Assignment —
Each line below from the one containing "vfov_deg: 46.8" through the one containing "exposure_s: 1/120" is to be given again exactly, and no line outside that span.

Records for the exercise START

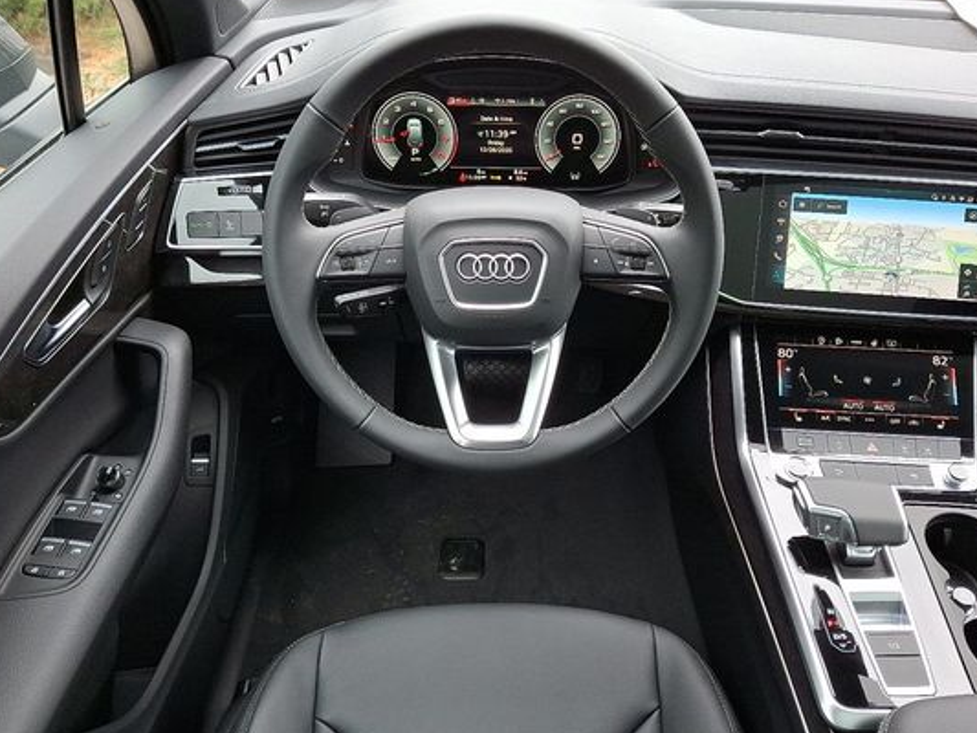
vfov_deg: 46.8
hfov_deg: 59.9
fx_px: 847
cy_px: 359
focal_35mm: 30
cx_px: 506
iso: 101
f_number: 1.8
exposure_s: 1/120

Records for the exercise END
Records for the exercise START

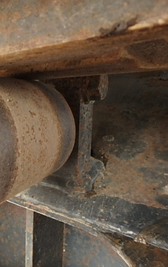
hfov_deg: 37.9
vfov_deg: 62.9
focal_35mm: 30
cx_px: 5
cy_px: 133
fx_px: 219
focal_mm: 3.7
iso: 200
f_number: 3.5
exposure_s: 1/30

Records for the exercise END

Task solution —
vfov_deg: 46.8
hfov_deg: 59.9
fx_px: 847
cy_px: 359
focal_35mm: 30
cx_px: 506
iso: 101
f_number: 1.8
exposure_s: 1/120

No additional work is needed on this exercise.